In a second human study focusing on local skin irritations, Quercefit was administrated for just 3 days, followed by a local histamine skin stimulus. Compared with the control group, only the healthy volunteers supplemented with Quercefit showed a statistically significant dose-dependent regulation of the local skin conditions as well as a reduction in capillary filtration (data not shown).

Excellent safety profile

A preliminary human study was conducted with Quercefit to investigate any interactions with standard synthetic drugs and control any possible harmful effects.

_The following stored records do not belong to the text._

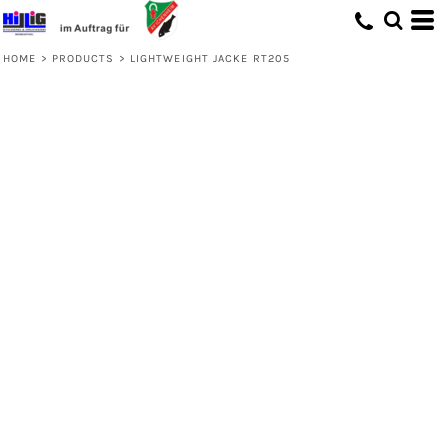
HOME
>
PRODUCTS
>
LIGHTWEIGHT JACKE RT205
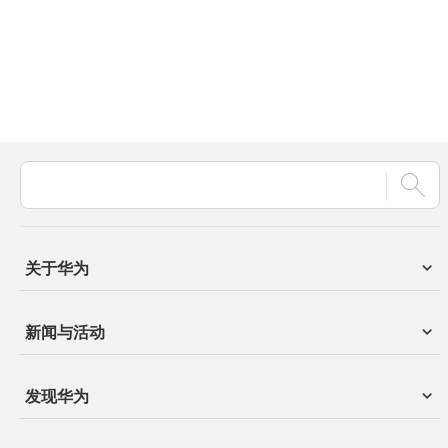
关于华为
新闻与活动
发现华为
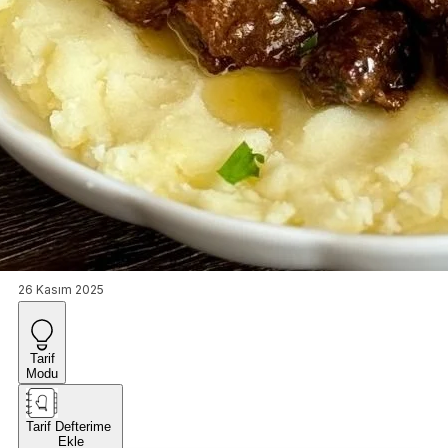
26 Kasım 2025
Tarif
Modu
Tarif Defterime
Ekle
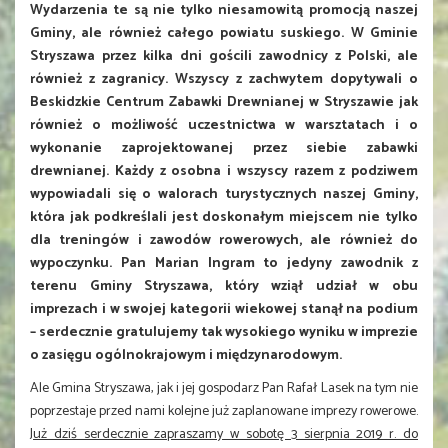
Wydarzenia te są nie tylko niesamowitą promocją naszej
Gminy, ale również całego powiatu suskiego. W Gminie
Stryszawa przez kilka dni gościli zawodnicy z Polski, ale
również z zagranicy. Wszyscy z zachwytem dopytywali o
Beskidzkie Centrum Zabawki Drewnianej w Stryszawie jak
również o możliwość uczestnictwa w warsztatach i o
wykonanie zaprojektowanej przez siebie zabawki
drewnianej. Każdy z osobna i wszyscy razem z podziwem
wypowiadali się o walorach turystycznych naszej Gminy,
która jak podkreślali jest doskonałym miejscem nie tylko
dla treningów i zawodów rowerowych, ale również do
wypoczynku. Pan Marian Ingram to jedyny zawodnik z
terenu Gminy Stryszawa, który wziął udział w obu
imprezach i w swojej kategorii wiekowej stanął na podium
– serdecznie gratulujemy tak wysokiego wyniku w imprezie
o zasięgu ogólnokrajowym i międzynarodowym.
Ale Gmina Stryszawa, jak i jej gospodarz Pan Rafał Lasek na tym nie
poprzestaje przed nami kolejne już zaplanowane imprezy rowerowe.
Już dziś serdecznie zapraszamy w sobotę 3 sierpnia 2019 r. do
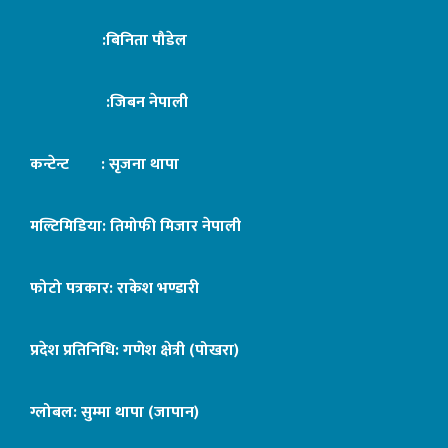
:बिनिता पौडेल
:जिबन नेपाली
कन्टेन्ट : सृजना थापा
मल्टिमिडिया: तिमोफी मिजार नेपाली
फोटो पत्रकार: राकेश भण्डारी
प्रदेश प्रतिनिधि: गणेश क्षेत्री (पोखरा)
ग्लोबल: सुम्मा थापा (जापान)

The results suggest that Quercefit might not alter the activity of the most common antiplatelet agents (acetylsalicylic acid, ticlopidine or clopidogrel after 10 days of supplementation), has no impact in stable patients treated with warfarin or dabigatran after 20 days of supplementation and might not influence the metabolic control of diabetic patients taking metformin.12


  1. A.N. Panche, et al., “Flavonoids: An Overview,” Journal of Nutritional Science 5: e47, 2016: www.ncbi.nlm.nih.gov/ pmc/articles/PMC5465813.
  2. J. Cao, et al., “The Relationship Between Fasting Plasma Concentrations of Selected Flavonoids and Their Ordinary Dietary Intake,” Br. J. Nutr. 103, 249–255 (2010).
  3. N. Chondrogianni et al., “Antiageing and Rejuvenating Effects of Quercetin,” Exp. Gerontol. 45(10), 763–771 (2010).
  4. M. Chopra, et al., “Nonalcoholic Red Wine Extract and Quercetin Inhibit LDL Oxidation without Affecting Plasma Antioxidant Vitamin and Carotenoid Concentrations,” Clin. Chem. 46(8), 1162–70 (2000).
  5. I. Erlund, et al., “Pharmacokinetics of Quercetin from Quercetin Aglycone and Rutin in Healthy Volunteers,” Eur. J. Clin. Pharmacol. 56(8), 545–553 (2000).
  6. W. Wang, et al., “The Biological Activities, Chemical Stability, Metabolism and Delivery Systems of Quercetin: A Review,” Trends Food Sci. Technol. 56, 21–38 (2016).
  7. G. D’Andrea, “Quercetin: A Flavonol with Multifaceted Therapeutic Applications?” Fitoterapia 106, 256–271 (2015).
  8. S. Khaerunnisa, et al., “Potential Inhibitor of COVID-19 Main Protease (Mpro) from Several Medicinal Plant Compounds by Molecular Docking Study,” (2020): www.preprints.org/manuscript/202003.0226/v1.
  9. A. Riva, et al., “Improved Oral Absorption of Quercetin from Quercetin Phytosome, a New Delivery System Based on Food Grade Lecithin,” Eur. J. Drug Metab. Pharmacokinet. (2018): doi: 10.1007/s13318-018-0517-3.
  10. A. Riva, et al., “Quercetin Phytosome in Triathlon Athletes: A Pilot Registry Study,” Minerva Medica 109(4), 285–289 (2018).
  11. M.R. Cesarone, et al., “Supplementary Prevention and Management of Asthma with Quercetin Phytosome: A Pilot Registry,” Minerva Medica 110(6), 524–529 (2019).
  12. A. Riva, et al., “Interaction Study Between Antiplatelet Agents, Anticoagulants, Diabetic Therapy and a Novel Delivery Form of Quercetin,” Minerva Cardioangiol. 67(1), 79–83 (2019).